Knapp ein Jahr nach dem Verbot des rechtsextremen Magazins «Compact» prüft das Bundesverwaltungsgericht in Leipzig, ob dieses Bestand hat. Die mündliche Verhandlung verfolgten viele Zuschauer und Medienvertreter. Im Eilverfahren hatten die Richter das Verbot vorläufig ausgesetzt, so dass das Blatt vorerst weiter erscheinen konnte. Nun geht es im Hauptsacheverfahren um die Zukunft des Magazins. Am Mittwoch wird die Verhandlung fortgesetzt.
Worum geht es?
Die damalige Bundesinnenministerin Nancy Faeser (SPD) hatte das Magazin am 16. Juli 2024 verboten und es als «zentrales Sprachrohr der rechtsextremistischen Szene» bezeichnet. Damit war eine sofortige Einstellung des gesamten Print- und Onlineangebots von «Compact» verbunden.

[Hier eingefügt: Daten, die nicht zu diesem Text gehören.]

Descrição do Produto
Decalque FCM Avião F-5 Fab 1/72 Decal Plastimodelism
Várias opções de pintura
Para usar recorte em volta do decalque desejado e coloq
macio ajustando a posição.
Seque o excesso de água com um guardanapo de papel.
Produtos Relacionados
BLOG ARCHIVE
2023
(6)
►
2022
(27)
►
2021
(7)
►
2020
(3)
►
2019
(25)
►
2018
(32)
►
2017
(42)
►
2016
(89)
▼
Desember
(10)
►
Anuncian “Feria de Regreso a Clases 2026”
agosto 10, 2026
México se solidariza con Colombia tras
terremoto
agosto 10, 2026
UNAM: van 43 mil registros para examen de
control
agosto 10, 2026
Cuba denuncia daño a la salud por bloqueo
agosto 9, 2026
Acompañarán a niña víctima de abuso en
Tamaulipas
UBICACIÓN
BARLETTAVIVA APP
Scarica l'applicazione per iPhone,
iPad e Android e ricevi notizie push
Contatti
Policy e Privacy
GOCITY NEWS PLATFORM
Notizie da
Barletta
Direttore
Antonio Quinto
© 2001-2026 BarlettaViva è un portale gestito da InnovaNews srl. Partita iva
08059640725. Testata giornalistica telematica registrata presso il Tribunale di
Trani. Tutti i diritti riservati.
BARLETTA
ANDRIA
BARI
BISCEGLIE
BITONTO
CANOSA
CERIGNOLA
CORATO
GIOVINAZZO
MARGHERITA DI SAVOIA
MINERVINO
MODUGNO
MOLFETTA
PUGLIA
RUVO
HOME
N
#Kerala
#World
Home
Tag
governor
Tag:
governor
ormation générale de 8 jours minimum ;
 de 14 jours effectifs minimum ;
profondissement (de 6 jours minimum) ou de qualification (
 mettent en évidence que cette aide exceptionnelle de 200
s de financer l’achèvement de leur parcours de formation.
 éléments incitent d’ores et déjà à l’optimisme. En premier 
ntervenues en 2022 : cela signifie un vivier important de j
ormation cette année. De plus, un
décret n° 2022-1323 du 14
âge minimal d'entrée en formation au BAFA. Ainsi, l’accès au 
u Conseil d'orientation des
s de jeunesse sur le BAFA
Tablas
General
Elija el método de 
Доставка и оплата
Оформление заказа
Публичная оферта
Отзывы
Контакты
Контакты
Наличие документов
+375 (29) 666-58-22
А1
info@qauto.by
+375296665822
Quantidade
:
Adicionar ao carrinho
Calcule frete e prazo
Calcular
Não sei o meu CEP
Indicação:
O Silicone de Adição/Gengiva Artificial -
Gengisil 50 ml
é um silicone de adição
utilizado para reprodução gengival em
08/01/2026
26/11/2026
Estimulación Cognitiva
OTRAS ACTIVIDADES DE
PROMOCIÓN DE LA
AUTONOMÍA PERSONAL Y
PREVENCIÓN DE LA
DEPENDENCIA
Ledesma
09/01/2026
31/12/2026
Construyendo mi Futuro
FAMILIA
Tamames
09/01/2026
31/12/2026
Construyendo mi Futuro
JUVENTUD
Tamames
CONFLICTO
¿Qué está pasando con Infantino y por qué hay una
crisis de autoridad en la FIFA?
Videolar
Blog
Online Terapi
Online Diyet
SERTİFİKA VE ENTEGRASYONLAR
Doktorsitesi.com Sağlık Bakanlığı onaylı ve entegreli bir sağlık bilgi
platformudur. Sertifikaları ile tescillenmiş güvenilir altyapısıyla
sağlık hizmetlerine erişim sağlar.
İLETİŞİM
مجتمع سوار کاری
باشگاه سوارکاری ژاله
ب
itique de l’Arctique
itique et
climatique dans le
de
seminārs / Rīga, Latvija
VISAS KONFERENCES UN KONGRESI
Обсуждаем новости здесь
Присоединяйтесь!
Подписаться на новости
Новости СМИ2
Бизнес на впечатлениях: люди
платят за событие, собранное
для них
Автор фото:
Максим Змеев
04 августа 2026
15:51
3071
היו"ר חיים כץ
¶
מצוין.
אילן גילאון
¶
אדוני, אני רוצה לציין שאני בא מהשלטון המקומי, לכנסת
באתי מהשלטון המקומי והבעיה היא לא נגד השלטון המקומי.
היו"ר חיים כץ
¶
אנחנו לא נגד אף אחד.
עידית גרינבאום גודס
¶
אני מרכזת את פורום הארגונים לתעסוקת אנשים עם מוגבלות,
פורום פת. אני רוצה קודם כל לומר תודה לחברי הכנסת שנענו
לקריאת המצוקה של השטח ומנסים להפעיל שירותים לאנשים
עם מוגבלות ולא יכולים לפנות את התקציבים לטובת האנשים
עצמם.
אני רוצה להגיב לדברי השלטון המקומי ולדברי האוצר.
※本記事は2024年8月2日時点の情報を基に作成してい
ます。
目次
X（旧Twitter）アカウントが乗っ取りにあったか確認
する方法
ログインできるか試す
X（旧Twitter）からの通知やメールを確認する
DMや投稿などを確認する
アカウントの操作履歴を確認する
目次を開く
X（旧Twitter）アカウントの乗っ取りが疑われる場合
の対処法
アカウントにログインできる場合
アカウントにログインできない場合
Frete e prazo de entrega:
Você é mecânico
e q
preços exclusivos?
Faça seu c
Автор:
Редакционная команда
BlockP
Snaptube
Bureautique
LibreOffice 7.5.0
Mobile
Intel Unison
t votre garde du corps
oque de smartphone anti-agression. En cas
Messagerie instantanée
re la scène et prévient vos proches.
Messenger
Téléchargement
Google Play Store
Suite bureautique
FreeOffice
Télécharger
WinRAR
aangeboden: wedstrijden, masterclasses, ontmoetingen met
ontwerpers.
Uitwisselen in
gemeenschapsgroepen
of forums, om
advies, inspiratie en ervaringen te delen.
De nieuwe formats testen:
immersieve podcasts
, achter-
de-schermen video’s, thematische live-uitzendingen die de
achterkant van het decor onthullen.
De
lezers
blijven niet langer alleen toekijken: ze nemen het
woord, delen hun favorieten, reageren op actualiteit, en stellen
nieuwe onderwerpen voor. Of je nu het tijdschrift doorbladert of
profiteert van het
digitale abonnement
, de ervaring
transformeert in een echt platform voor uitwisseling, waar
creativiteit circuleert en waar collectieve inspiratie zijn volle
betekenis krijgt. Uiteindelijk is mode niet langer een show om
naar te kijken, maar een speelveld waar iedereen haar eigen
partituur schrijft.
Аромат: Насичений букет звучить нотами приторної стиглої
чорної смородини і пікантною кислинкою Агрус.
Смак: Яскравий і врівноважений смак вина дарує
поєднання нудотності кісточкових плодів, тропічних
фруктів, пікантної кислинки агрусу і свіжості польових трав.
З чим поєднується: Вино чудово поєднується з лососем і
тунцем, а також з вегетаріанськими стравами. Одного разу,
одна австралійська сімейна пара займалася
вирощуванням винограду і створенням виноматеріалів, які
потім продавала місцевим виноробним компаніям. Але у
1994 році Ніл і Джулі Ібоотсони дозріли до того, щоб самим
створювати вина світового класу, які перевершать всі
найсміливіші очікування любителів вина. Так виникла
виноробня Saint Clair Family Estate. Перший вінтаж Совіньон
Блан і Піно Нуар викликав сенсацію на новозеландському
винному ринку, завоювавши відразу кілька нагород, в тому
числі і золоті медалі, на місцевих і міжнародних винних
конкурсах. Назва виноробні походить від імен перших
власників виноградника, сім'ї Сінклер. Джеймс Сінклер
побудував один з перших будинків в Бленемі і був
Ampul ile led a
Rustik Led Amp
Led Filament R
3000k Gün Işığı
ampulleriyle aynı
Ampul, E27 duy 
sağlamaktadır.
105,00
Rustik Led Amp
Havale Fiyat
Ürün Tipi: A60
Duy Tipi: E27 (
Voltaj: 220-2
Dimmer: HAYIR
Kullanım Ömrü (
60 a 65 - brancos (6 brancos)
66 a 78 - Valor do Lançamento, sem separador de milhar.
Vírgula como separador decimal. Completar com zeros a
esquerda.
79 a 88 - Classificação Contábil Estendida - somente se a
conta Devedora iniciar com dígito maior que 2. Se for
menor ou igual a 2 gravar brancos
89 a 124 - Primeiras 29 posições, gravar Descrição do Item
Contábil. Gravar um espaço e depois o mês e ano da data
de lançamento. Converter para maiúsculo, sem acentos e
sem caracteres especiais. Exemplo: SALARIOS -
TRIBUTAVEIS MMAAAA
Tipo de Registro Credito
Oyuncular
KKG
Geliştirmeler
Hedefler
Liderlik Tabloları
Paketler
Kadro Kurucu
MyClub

In der Verbotsverfügung hieß es: «Es ist zu befürchten, dass Rezipienten der Medienprodukte durch die Publikationen, die auch offensiv den Sturz der politischen Ordnung propagieren, aufgewiegelt und zu Handlungen gegen die verfassungsmäßige Ordnung animiert werden.» Das Medienunternehmen agitiert nach Einschätzung des Verfassungsschutzes nicht nur gegen die Bundesregierung, sondern auch «allgemein gegen das politische System».